Analyzing Simple Bubble Sort Loop (Worst Case)

Question

I'm given a simple pseoducode algorithm:

for j=1 to A.length-1 //first line 
  for i =1 to A.length-j //second line 
    if A[i-1] >A[i]
      swap A[i-1] and A[i]

I'm told that the second line runs as such (WORST CASE:

n+(n-1)+...+2 = n(n+1)/2-1

I understand that when the first line runs, the second loop runs n times, each next iteration of j, the second loop runs 1 less times (n-1) +(n-2) etc. I understand that it's clearly a summation, here but what I don't get is why the last thing added is 2 (FOR THE SECOND LINE).

Any input would be much appreciated.

Answer 1

Considering A.length to be n, you could clearly verify the same. I am doing it for you :

for j=1 to n-1 //first line 
  for i =1 to n-j //second line 
    if A[i-1] >A[i]
     swap A[i-1] and A[i]

So, for the first iteration of outer loop at j = 1, inner loop runs from 1 to n-1 times. => n-1

For second iteration of outer loop, inner loop runs from 1 to n-2 times. => n-2

For ith iteration of outer loop, the inner loop will run for 1 to n-i times, => n-i .

Last iteration of outer loop will be when j = n-1, the inner loop will run for i = 1 to n-(n - 1) = 1 time.

So, result will be summation of n-1 + n-2 + ... + 1 = (n-1)*n/2.

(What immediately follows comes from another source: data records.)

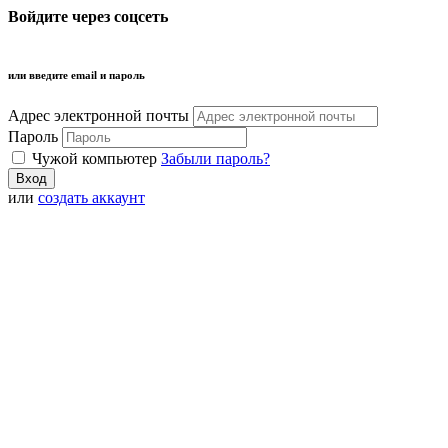
Войдите через соцсеть
или введите email и пароль
Адрес электронной почты
Пароль
Чужой компьютер
Забыли пароль?
или
создать аккаунт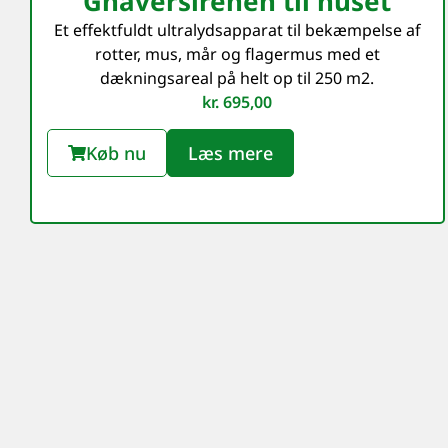
Gnaversirenen til huset
Et effektfuldt ultralydsapparat til bekæmpelse af
rotter, mus, mår og flagermus med et
dækningsareal på helt op til 250 m2.
kr.
695,00
Køb nu
Læs mere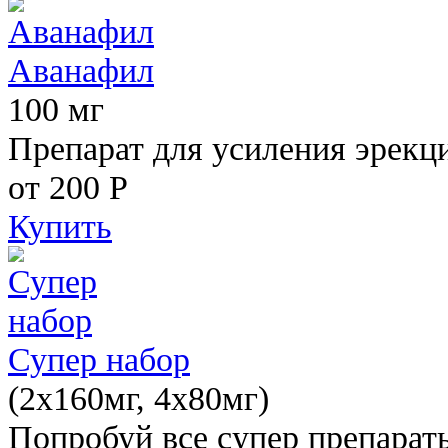
Аванафил
100 мг
Препарат для усиления эрекц
от 200
Р
Купить
Супер набор
(2х160мг, 4х80мг)
Попробуй все супер препарат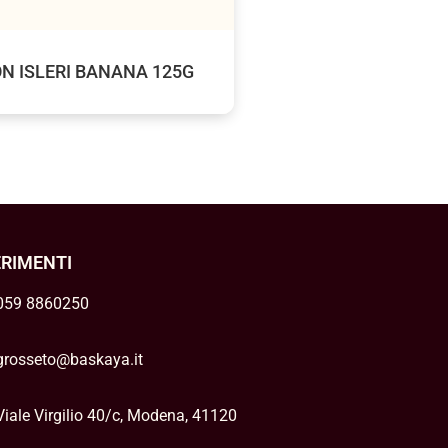
N ISLERI BANANA 125G
ERIMENTI
059 8860250
grosseto@baskaya.it
Viale Virgilio 40/c, Modena, 41120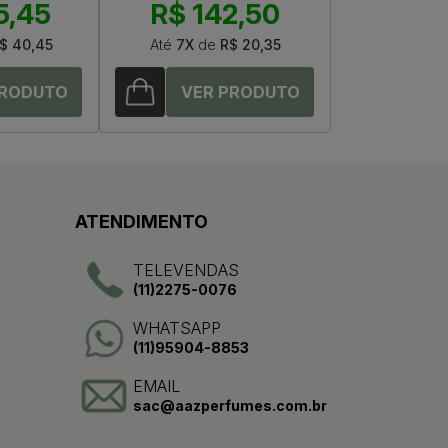
5,45
R$ 142,50
$ 40,45
Até
7X
de
R$ 20,35
ATENDIMENTO
TELEVENDAS
(11)2275-0076
WHATSAPP
(11)95904-8853
EMAIL
sac@aazperfumes.com.br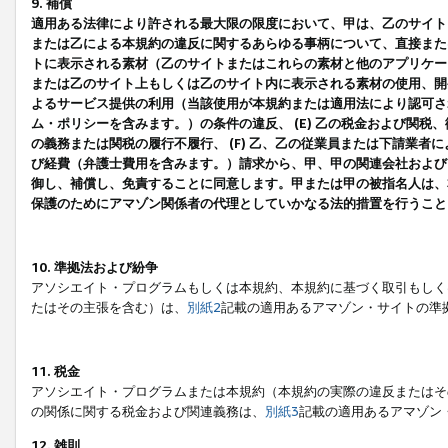
9. 補償
適用ある法律により許される最大限の限度において、甲は、乙のサイト
または乙による本規約の違反に関するあらゆる事柄について、直接または
トに表示される素材（乙のサイトまたはこれらの素材と他のアプリケーシ
または乙のサイト上もしくは乙のサイト内に表示される素材の使用、開発
よるサービス提供の利用（当該使用が本規約または適用法により認可され
ム・ポリシーを含みます。）の条件の違反、 (E) 乙の税金および関
の義務または関税の履行不履行、 (F) 乙、乙の従業員または下請業
び経費（弁護士費用を含みます。）請求から、甲、甲の関連会社および
御し、補償し、免責することに同意します。甲または甲の被指名人は、
保護のためにアマゾン関係者の代理としていかなる法的措置を行うこと
10. 準拠法および紛争
アソシエイト・プログラムもしくは本規約、本規約に基づく取引もしく
たはその主張を含む）は、
別紙2
記載の適用あるアマゾン・サイトの準
11. 税金
アソシエイト・プログラムまたは本規約（本規約の実際の違反またはそ
の関係に関する税金および関連義務は、
別紙3
記載の適用あるアマゾン
12. 雑則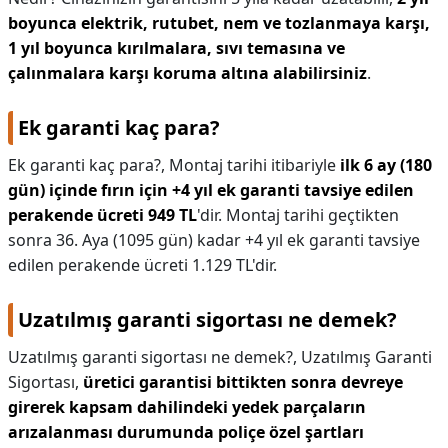
boyunca elektrik, rutubet, nem ve tozlanmaya karşı,
1 yıl boyunca kırılmalara, sıvı temasına ve
çalınmalara karşı koruma altına alabilirsiniz
.
Ek garanti kaç para?
Ek garanti kaç para?,
Montaj tarihi itibariyle
ilk 6 ay (180
gün) içinde fırın için +4 yıl ek garanti tavsiye edilen
perakende ücreti 949 TL
'dir. Montaj tarihi geçtikten
sonra 36. Aya (1095 gün) kadar +4 yıl ek garanti tavsiye
edilen perakende ücreti 1.129 TL'dir.
Uzatılmış garanti sigortası ne demek?
Uzatılmış garanti sigortası ne demek?,
Uzatılmış Garanti
Sigortası,
üretici garantisi bittikten sonra devreye
girerek kapsam dahilindeki yedek parçaların
arızalanması durumunda poliçe özel şartları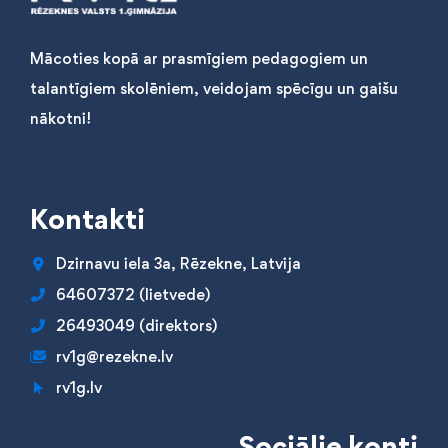
Mācoties kopā ar prasmīgiem pedagogiem un
talantīgiem skolēniem, veidojam spēcīgu un gaišu
nākotni!
Kontakti
Dzirnavu iela 3a, Rēzekne, Latvija
64607372 (lietvede)
26493049 (direktors)
rv1g@rezekne.lv
rv1g.lv
Sociālie konti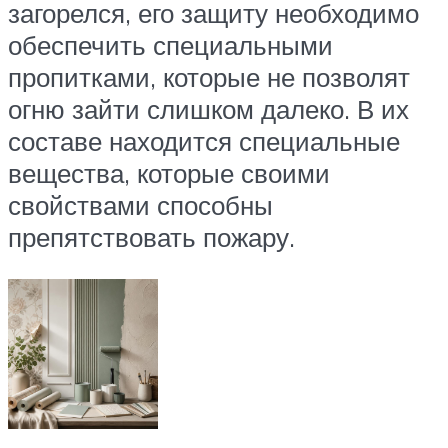
загорелся, его защиту необходимо
обеспечить специальными
пропитками, которые не позволят
огню зайти слишком далеко. В их
составе находится специальные
вещества, которые своими
свойствами способны
препятствовать пожару.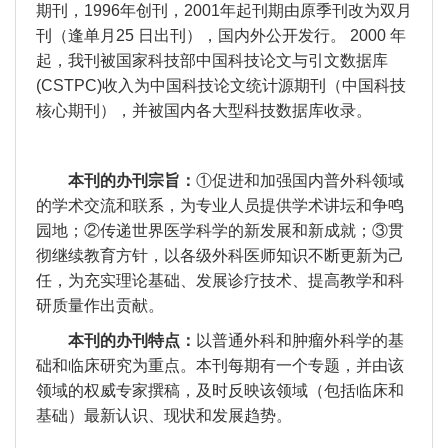
期刊，
1996年创刊
，
2
001年起刊期由原季刊改为双月
刊（逢单
月
25 日出刊），国内外公开发行。 2000 年
起
，我刊被国家科技部中国科技论文与引文数据库
(CSTPC)收入为中国科技论文统计源期刊（中国科技
核心期刊），并被国内各大型科技数据库收录。
本刊的办刊宗旨
：
①促进和加强国内普外科领域
的学术交流和联系，为专业人员提供学术讲坛和争鸣
园地；②传递世界医学科学的新发展和新成就；③贯
彻继续教育方针，以各级外科医师知识不断更新为己
任，为充实理论基础、发展诊疗技术、提高教学和科
研质量作出贡献。
本刊的办刊特点：
以普通外科和肿瘤外科学的基
础和临床研究为重点。本刊每期有一个专题，并由该
领域的权威专家撰稿，及时反映该领域（包括临床和
基础）最新认识、现状和发展趋势。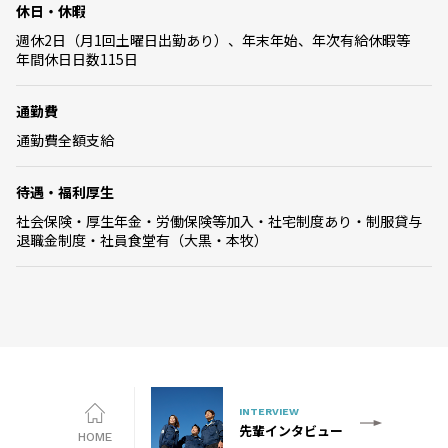
休日・休暇
週休2日（月1回土曜日出勤あり）、年末年始、年次有給休暇等
年間休日日数115日
通勤費
通勤費全額支給
待遇・福利厚生
社会保険・厚生年金・労働保険等加入・社宅制度あり・制服貸与
退職金制度・社員食堂有（大黒・本牧）
INTERVIEW
先輩インタビュー
HOME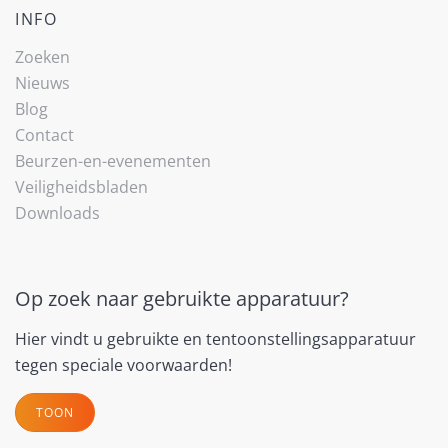
INFO
Zoeken
Nieuws
Blog
Contact
Beurzen-en-evenementen
Veiligheidsbladen
Downloads
Op zoek naar gebruikte apparatuur?
Hier vindt u gebruikte en tentoonstellingsapparatuur
tegen speciale voorwaarden!
TOON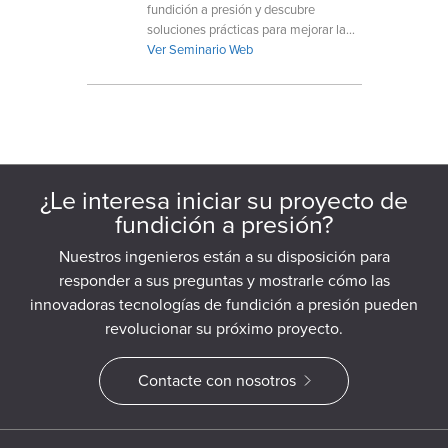
fundición a presión y descubre
soluciones prácticas para mejorar la
calidad del producto.
Ver Seminario Web
¿Le interesa iniciar su proyecto de
fundición a presión?
Nuestros ingenieros están a su disposición para
responder a sus preguntas y mostrarle cómo las
innovadoras tecnologías de fundición a presión pueden
revolucionar su próximo proyecto.
Contacte con nosotros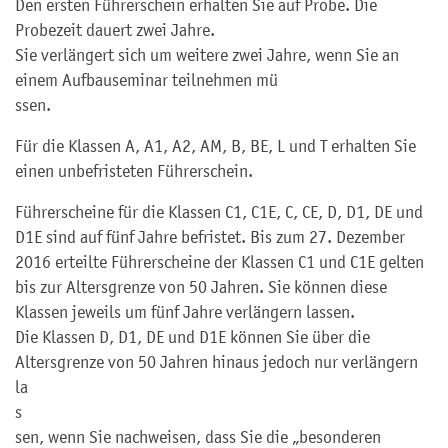
Den ersten Führerschein erhalten Sie auf Probe. Die
Probezeit dauert zwei Jahre.
Sie verlängert sich um weitere zwei Jahre, wenn Sie an
einem Aufbauseminar teilnehmen mü
s
sen.
Für die Klassen A, A1, A2, AM, B, BE, L und T erhalten Sie
einen unbefristeten Führerschein.
Führerscheine für die Klassen C1, C1E, C, CE, D, D1, DE und
D1E sind auf fünf Jahre befristet. Bis zum 27. Dezember
2016 erteilte Führerscheine der Klassen C1 und C1E gelten
bis zur Altersgrenze von 50 Jahren. Sie können diese
Klassen jeweils um fünf Jahre verlängern lassen.
Die Klassen D, D1, DE und D1E können Sie über die
Altersgrenze von 50 Jahren hinaus jedoch nur verlängern
la
s
sen, wenn Sie nachweisen, dass Sie die „besonderen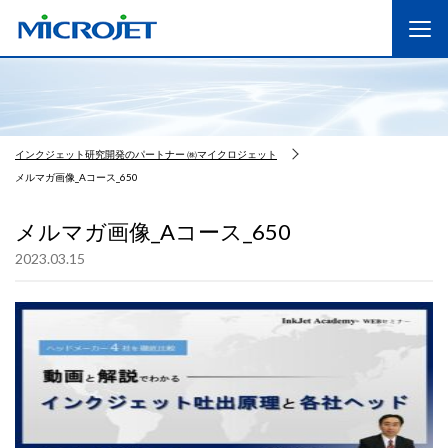
インクジェット研究開発のパートナー ㈱マイクロジェット
メルマガ画像_Aコース_650
メルマガ画像_Aコース_650
2023.03.15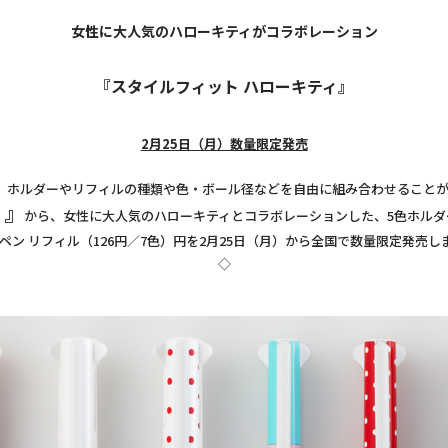
女性に大人気のハローキティがコラボレーション
『スタイルフィット ハローキティ』
2月25日（月）数量限定発売
ホルダーやリフィルの種類や色・ボール径などを自由に組み合わせることが
）』
から、女性に大人気のハローキティとコラボレーションした、5色ホルダー（
ペン リフィル（126円／7色）円を2月25日（月）から全国で数量限定発売し
◇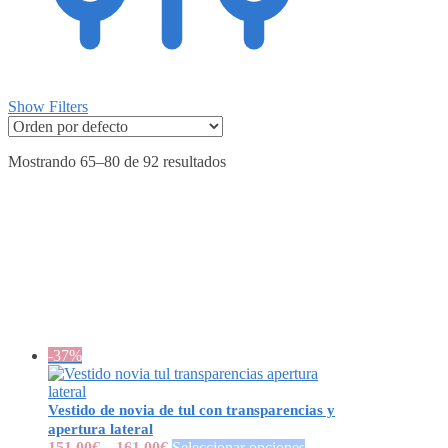
Show Filters
Mostrando 65–80 de 92 resultados
-37%
Vestido de novia de tul con transparencias y
apertura lateral
151.00
€
–
161.00
€
Seleccionar opciones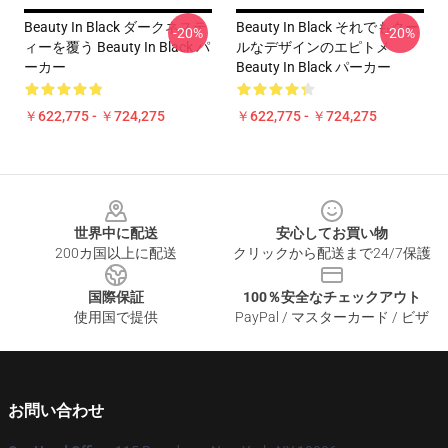
Beauty In Black ダークネステ
Beauty In Black それでもクー
-20%
-20%
ィーを覆う Beauty In Black パ
ルなデザインのエピトメ
ーカー
Beauty In Black パーカー
￥622,775 - ￥724,275
￥622,775 - ￥724,275
Footer
世界中に配送
安心してお買い物
200カ国以上に配送
クリックから配送まで24/7保護
国際保証
100％安全なチェックアウト
使用国で提供
PayPal / マスターカード / ビザ
お問い合わせ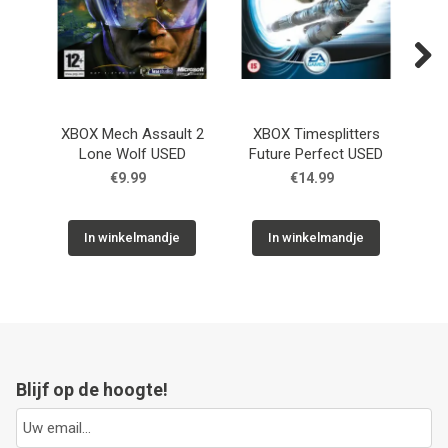
Next
XBOX Mech Assault 2
XBOX Timesplitters
XB
Lone Wolf USED
Future Perfect USED
€9.99
€14.99
In winkelmandje
In winkelmandje
Blijf op de hoogte!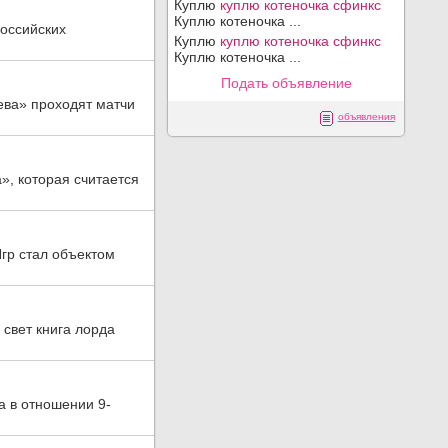
Куплю
куплю котеночка сфинкс
Куплю котеночка ...
российских
Куплю
куплю котеночка сфинкс
Куплю котеночка ...
Подать объявление
ева» проходят матчи
объявления
, которая считается
гр стал объектом
свет книга лорда
а в отношении 9-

SO, it should be obviously 1 at the end.

I understand that it's clearly a summation, here but what I don't get is why the last thing added is 2 (FOR THE SECOND LINE).

I suggest you to talk with your friend/professor over this, who has, obviously, incorrectly informed you. It is what I have solved here.

People generally think that when the array's top n-1 elements have been sorted, the last one would already fit the exact place. So, they generally presume this and leave the last step.

But, in computation OR algorithm, we (generally) compute this. Your this code is computing that here.